You could write your own “Allocator”. What I usually do is that I have my own functions for allocations that save all the allocations in a hash table with the location of the call. My code looks something like this:
#ifdef DEBUG_ALLOC
#define InternalAllocateBytesWithTag(pool, bytes, tag, ...) ::detail::DebugAllocate(pool, bytes, (ULONG)tag, __VA_ARGS__)
#define InternalAllocateBytes(pool, bytes, ...) InternalAllocateBytesWithTag(pool, bytes, 'Tagg', __VA_ARGS__)
#else
#define InternalAllocateBytesWithTag(pool, bytes, tag) ::ExAllocatePoolWithTag(pool, bytes, (ULONG)tag)
#define InternalAllocateBytes(pool, bytes, ...) InternalAllocateBytesWithTag(pool, bytes, 'Tagg')
#endif
#define Allocate(type, pool) reinterpret_cast<type*>(InternalAllocateBytes(pool, sizeof(type), __FILE__, __LINE__))
#define AllocateBytes(type, count, pool) reinterpret_cast<type*>(InternalAllocateBytes(pool, count, __FILE__, __LINE__))
InternalAllocateBytes then saves this in a hash table.

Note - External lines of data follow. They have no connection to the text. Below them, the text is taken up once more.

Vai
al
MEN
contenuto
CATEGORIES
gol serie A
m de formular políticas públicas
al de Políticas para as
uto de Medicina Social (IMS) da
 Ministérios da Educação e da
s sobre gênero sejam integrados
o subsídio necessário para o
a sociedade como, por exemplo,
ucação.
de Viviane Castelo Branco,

On Free, you look up the address, if its not there, you can BugCheck because you are double freeiing, if successful, you just remove the entry from the table. At any point you can print all allocations and even check where they were made. I do this in a minifilter driver and I it doesnt seem to have any real performance impact. But if you do huge amounts of allocations/frees, you will start to notice it. You can also do some other cool memory checks, for example under and over allocating a bit and check for corruption when freeing, but you need to return correctly allocated memory.
Anyway what I would do in your case is find a point in time where the amount of allocated memory should be minimal, for example no drivers connected to it, and list all allocations. Or maybe print tags that you suspect are leaking? Or maybe do this only for the WDF object you suspect is leaking. But you need to ensure that what you match all custom allocations to their respective free functions, otherwise you will have false positives or the system hangs.